Colour-Sergeant MacKenna was born at Leeds, England, on 15 February 1827, and was 36 years old, and a Colour-Sergeant in the 65th Regiment (later the York and Lancaster Regiment), British Army, during the Waikato-Hauhau Maori War, New Zealand, when the action for which he was awarded The Victoria Cross took place.

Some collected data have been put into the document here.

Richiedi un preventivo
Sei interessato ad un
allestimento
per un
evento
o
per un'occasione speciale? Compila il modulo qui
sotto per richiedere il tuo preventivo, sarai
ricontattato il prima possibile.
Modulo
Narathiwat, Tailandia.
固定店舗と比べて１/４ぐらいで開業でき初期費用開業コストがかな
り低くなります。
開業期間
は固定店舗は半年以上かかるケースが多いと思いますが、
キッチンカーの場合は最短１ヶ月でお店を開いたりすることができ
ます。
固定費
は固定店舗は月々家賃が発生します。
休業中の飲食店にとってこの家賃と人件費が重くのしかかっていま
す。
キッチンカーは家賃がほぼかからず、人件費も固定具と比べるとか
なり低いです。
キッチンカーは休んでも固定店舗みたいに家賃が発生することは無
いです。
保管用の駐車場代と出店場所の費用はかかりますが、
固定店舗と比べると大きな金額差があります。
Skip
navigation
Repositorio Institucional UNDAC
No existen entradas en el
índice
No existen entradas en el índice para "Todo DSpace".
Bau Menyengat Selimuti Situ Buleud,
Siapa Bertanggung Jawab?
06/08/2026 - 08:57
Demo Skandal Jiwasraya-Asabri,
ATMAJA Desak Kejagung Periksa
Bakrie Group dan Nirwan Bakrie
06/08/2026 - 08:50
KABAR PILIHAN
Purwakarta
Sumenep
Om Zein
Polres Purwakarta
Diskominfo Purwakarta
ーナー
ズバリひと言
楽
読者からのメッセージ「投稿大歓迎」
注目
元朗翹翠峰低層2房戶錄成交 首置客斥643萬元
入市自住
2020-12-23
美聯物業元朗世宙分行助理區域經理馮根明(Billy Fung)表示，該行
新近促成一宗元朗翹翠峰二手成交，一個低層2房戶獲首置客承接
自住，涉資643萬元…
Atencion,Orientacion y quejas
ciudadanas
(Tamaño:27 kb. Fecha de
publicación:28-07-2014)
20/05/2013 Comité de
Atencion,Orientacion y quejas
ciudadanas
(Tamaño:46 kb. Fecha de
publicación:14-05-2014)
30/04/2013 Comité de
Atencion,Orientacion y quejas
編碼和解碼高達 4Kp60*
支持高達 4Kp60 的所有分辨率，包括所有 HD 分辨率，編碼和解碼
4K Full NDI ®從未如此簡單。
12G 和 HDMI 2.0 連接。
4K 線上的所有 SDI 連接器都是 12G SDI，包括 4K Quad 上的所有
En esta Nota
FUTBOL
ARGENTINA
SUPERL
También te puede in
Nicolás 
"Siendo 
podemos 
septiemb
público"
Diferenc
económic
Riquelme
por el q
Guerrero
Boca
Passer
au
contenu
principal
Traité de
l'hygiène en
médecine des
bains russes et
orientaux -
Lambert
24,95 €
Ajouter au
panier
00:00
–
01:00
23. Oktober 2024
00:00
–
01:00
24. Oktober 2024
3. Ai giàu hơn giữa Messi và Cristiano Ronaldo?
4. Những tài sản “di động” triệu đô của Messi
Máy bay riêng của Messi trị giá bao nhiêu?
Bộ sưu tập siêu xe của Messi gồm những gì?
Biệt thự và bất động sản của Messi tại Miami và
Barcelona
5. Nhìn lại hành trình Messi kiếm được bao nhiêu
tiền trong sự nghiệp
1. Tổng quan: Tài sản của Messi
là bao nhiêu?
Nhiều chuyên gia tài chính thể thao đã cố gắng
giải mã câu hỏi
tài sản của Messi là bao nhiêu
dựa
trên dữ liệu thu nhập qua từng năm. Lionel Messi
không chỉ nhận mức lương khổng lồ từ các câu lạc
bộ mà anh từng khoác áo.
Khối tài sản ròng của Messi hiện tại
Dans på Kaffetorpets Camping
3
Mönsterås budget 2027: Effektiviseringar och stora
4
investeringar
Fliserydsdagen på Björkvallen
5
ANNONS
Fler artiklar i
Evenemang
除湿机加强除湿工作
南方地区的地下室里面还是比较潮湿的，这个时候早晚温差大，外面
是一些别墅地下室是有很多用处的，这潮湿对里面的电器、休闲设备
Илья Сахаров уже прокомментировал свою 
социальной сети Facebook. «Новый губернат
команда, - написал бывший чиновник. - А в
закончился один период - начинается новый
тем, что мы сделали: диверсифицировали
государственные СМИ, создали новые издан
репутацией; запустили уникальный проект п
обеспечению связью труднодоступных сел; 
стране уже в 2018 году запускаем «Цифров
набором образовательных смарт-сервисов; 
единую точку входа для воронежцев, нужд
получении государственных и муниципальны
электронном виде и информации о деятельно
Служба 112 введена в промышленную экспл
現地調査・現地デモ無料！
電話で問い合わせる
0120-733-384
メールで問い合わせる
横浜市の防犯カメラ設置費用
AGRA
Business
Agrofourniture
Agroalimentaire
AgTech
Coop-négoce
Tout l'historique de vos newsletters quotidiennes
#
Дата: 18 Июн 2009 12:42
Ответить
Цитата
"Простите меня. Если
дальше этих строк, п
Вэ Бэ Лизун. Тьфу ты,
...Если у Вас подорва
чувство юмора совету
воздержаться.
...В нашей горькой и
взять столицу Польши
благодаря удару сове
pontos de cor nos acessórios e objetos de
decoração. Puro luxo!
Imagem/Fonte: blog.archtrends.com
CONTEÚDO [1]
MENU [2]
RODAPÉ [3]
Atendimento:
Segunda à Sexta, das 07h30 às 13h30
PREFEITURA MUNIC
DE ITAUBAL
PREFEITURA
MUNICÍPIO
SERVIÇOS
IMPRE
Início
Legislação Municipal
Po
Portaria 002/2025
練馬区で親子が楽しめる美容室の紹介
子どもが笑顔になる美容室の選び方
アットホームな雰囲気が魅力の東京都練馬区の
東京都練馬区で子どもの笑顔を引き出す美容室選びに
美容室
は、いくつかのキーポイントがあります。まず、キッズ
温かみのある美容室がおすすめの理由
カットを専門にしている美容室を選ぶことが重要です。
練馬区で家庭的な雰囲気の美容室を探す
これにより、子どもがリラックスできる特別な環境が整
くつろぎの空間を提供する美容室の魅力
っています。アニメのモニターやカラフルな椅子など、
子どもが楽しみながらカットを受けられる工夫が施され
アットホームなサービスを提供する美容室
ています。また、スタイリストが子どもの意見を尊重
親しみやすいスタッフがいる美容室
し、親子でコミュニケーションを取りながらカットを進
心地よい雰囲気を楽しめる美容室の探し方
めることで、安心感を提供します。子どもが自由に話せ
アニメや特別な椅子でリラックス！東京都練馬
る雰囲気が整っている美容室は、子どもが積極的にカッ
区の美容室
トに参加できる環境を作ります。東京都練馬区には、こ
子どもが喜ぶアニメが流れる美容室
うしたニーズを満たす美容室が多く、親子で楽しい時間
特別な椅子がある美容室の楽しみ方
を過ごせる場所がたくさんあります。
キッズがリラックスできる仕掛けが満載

The citation from the London Gazette dated 19 January 1864 reads:
"For gallant conduct at the engagement near Cameron-town, New Zealand, on the 7th of September, 1863, after both his officers, Captain Swift and Lieutenant Butler, had been shot, in charging through the position of an enemy heavily outnumbering him, and drawing off his small force, consisting of two Serjeants, one bugler and thirty five men, through a broken and rugged country, with the loss of but one man killed, and another missing. Lieutenant-General Cameron, C.B., Commanding Her Majesty's Forces in that colony, reports that, in Colour-Serjeant MacKenna, the detachment found a Commander whose coolness, intrepidity, and judgment, justified the confidence placed in him by the soldiers brought so suddenly under his command."
Colour-Sergeant MacKenna later achieved the rank of Ensign.
He died at Palmerston North, New Zealand, on 8 June 1908, and is buried at the Terrace End Cemetery, Palmerston North, New Zealand.
Victoria Cross is held at the Auckland War Memorial Museum, Auckland, New Zealand.